How was she supposed to get all this done? Would her mother notice if she used cranberry sauce from a jar?
“No wonder you’re ill. Just looking at the length of this list is bringing on flu symptoms and I was healthy five minutes ago.”
“I still have ten stockings left to knit for the team fund-raiser. You can’t do that, I know, so bring me my wool and needles and I’ll do it here.”
“You need to sleep.”
“I can’t sleep knowing there is so much to do. You look pretty.” Suzanne’s voice was raspy. “I don’t often see you wearing makeup. Are you going out?”
“Only to the café.” Which she was now going to handle alone as both Vicky and her mother had now been felled by flu. “Beth did my makeup.”
“I love seeing you girls having fun together. And I’m glad you have help.”
Help? So far Beth had been about as much use as a fan in a blizzard.
Nothing was the way it was supposed to be.
Beth, normally her steady, predictable sister, was here without the children and on her phone every two minutes. Hannah, who was the most together person she knew, had been decidedly untogether even when she’d picked her up from the airport. Even the skilled application of makeup couldn’t disguise the shadows under her eyes.

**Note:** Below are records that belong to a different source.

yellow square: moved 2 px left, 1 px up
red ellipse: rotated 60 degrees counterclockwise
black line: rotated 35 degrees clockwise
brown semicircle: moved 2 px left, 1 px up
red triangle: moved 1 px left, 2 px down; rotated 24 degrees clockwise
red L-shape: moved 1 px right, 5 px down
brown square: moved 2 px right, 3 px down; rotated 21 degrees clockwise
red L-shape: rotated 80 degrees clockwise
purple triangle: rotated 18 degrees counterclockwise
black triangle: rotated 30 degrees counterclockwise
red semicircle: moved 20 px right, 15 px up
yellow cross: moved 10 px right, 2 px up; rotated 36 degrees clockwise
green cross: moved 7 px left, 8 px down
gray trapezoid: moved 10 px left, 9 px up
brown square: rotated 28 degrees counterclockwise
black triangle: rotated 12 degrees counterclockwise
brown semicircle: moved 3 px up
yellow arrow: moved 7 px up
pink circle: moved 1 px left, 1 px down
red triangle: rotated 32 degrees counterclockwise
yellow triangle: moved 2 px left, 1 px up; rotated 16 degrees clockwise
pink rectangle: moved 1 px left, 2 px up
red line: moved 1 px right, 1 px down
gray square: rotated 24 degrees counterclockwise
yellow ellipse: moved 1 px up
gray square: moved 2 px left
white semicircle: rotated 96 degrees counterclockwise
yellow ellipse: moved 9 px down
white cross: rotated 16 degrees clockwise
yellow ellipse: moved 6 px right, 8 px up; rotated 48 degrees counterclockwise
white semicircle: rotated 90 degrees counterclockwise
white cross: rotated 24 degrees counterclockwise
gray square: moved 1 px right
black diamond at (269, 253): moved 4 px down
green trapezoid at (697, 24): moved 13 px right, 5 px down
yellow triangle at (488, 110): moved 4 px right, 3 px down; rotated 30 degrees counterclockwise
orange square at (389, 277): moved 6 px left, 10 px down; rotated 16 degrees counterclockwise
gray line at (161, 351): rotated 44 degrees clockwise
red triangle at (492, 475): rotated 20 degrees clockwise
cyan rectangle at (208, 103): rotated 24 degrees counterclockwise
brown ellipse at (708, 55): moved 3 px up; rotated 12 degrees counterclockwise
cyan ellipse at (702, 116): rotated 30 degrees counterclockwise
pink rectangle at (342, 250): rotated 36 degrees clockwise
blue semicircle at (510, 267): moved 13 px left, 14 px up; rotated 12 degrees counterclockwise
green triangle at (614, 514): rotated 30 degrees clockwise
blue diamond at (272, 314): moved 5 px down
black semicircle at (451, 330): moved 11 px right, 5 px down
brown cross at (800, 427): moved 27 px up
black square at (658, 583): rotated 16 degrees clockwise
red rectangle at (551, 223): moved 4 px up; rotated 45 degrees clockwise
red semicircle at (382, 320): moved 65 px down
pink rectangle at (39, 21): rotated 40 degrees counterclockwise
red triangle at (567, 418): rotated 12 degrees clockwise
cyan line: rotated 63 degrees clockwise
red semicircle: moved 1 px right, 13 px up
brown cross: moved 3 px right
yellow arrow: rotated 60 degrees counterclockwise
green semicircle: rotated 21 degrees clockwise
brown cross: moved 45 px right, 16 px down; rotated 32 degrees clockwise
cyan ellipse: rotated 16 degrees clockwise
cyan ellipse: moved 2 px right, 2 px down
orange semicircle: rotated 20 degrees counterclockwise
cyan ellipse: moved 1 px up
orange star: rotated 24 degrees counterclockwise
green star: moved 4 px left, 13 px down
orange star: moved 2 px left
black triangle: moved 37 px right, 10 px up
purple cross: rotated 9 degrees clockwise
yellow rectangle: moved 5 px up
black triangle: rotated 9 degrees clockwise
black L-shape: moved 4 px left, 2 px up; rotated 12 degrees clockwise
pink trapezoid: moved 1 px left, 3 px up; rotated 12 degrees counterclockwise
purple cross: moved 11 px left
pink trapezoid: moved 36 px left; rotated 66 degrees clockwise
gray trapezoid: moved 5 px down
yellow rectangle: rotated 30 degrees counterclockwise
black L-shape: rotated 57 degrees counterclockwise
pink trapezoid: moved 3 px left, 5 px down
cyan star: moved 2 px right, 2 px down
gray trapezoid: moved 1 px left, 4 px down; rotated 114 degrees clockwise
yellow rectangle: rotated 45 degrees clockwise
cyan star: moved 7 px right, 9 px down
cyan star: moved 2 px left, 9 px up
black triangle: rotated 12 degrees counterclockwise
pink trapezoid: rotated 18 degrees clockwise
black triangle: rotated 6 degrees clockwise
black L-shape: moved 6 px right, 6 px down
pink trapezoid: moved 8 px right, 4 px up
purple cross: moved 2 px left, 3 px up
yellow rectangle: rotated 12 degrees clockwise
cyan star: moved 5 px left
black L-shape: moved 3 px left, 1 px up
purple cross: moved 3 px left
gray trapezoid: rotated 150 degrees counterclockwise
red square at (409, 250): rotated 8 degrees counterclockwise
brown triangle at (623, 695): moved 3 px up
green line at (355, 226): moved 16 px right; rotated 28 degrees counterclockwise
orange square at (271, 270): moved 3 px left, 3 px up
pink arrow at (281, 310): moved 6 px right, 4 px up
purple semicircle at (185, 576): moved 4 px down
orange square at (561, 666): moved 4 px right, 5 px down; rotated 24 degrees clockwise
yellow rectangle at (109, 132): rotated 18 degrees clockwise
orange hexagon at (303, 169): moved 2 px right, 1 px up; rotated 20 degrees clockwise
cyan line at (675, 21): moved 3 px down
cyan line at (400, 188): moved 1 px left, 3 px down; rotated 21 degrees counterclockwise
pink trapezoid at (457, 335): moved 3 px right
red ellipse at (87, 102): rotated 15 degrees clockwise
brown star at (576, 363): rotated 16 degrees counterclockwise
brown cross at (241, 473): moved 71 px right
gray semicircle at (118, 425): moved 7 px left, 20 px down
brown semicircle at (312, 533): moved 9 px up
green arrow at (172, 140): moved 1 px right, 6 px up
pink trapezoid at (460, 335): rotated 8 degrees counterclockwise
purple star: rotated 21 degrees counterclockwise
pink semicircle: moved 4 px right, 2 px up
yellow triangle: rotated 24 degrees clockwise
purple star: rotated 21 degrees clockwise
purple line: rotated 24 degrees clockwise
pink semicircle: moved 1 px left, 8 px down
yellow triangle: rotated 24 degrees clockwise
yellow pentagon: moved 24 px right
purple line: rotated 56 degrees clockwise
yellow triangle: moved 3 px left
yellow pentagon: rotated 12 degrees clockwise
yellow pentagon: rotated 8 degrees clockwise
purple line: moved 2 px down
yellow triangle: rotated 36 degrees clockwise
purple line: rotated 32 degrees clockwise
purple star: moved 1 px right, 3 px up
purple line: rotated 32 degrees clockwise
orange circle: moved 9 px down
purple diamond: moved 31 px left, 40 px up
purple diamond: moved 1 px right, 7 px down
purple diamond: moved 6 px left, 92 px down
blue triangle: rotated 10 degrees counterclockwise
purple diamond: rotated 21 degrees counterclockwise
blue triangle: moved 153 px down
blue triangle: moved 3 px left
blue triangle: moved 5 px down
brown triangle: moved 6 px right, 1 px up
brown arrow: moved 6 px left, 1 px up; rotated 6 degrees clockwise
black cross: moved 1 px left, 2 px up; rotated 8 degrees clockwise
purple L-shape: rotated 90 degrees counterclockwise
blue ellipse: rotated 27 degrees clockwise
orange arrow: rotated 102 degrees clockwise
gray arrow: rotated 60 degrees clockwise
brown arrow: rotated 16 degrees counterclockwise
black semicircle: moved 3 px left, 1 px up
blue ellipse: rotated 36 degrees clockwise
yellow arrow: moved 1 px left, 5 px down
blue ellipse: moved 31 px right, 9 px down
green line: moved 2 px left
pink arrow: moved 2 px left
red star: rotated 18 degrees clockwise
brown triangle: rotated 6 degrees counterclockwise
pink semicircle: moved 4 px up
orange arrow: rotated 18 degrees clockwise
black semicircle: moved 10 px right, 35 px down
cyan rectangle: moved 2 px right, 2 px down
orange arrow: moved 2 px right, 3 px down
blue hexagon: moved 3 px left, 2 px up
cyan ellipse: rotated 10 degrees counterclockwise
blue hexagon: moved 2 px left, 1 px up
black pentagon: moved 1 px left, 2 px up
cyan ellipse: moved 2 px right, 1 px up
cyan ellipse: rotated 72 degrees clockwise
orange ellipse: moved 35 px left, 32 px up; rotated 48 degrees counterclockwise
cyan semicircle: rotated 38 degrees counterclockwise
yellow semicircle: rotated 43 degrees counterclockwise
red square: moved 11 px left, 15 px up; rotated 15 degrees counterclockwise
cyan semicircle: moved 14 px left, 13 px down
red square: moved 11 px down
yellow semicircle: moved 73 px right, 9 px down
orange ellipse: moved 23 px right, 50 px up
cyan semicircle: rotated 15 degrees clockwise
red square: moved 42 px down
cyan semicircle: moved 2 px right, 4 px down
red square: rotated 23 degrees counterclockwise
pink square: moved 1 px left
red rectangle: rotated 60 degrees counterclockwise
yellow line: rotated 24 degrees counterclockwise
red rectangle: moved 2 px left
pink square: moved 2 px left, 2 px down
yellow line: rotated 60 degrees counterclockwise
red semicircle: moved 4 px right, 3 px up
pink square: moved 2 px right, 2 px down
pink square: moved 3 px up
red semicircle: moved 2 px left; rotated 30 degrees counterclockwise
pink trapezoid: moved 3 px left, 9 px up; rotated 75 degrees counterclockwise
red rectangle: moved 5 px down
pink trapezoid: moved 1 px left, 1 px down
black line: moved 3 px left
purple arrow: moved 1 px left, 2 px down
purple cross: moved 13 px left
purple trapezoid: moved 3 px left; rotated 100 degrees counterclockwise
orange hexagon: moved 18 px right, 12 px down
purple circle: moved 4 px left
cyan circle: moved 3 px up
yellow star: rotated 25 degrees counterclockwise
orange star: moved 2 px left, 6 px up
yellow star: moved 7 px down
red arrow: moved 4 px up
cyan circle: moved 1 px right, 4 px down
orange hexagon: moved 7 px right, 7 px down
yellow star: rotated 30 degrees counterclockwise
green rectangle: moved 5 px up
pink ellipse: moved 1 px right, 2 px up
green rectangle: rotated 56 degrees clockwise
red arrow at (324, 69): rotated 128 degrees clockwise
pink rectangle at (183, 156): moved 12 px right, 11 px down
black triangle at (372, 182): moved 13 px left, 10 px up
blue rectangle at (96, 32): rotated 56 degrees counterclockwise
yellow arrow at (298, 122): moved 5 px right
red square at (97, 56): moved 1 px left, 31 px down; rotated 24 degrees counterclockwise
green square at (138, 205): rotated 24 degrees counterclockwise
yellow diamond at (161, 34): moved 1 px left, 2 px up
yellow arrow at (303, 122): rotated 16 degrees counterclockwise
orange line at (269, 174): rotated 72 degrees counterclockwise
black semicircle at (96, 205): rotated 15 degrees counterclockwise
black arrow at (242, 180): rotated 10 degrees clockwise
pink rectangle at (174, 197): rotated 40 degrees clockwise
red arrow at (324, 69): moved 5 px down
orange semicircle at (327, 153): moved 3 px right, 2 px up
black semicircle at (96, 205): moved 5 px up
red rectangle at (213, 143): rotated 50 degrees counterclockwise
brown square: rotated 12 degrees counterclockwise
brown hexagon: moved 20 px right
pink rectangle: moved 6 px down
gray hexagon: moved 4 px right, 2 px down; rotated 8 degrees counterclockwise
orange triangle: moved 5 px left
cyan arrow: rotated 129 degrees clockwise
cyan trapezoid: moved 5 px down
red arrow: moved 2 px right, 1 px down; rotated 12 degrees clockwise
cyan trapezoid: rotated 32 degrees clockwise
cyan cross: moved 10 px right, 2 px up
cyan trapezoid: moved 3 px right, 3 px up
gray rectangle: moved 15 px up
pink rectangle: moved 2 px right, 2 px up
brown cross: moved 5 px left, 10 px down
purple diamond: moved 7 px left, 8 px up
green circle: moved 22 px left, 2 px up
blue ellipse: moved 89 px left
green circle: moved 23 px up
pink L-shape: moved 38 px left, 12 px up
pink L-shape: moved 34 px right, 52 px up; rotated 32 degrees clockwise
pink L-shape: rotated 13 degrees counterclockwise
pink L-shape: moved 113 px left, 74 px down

She wore an air of desperation, as if she was on the verge of running from everything and everyone, including herself.
“I’ll send Beth up with lemon and honey.”
“No! She shouldn’t come near me.”
“Why not?”
Suzanne’s eyes drifted shut. “If she catches this, it might harm the baby.”
“What baby?”
“You don’t need to pretend to me. The word is out in the village. Obviously, I would have liked her to tell me first, but I’m thrilled she’s pregnant again.”
Posy decided she was going to kill Aidan when she saw him. “Mom, she’s not pregnant.” But Hannah might be.
“Then why would people think she was?”
“Misunderstanding. That’s what happens in a place where people don’t mind their own business. We were talking generally, and someone overheard. Now sleep and don’t worry about a thing. I’m going to fix everything.”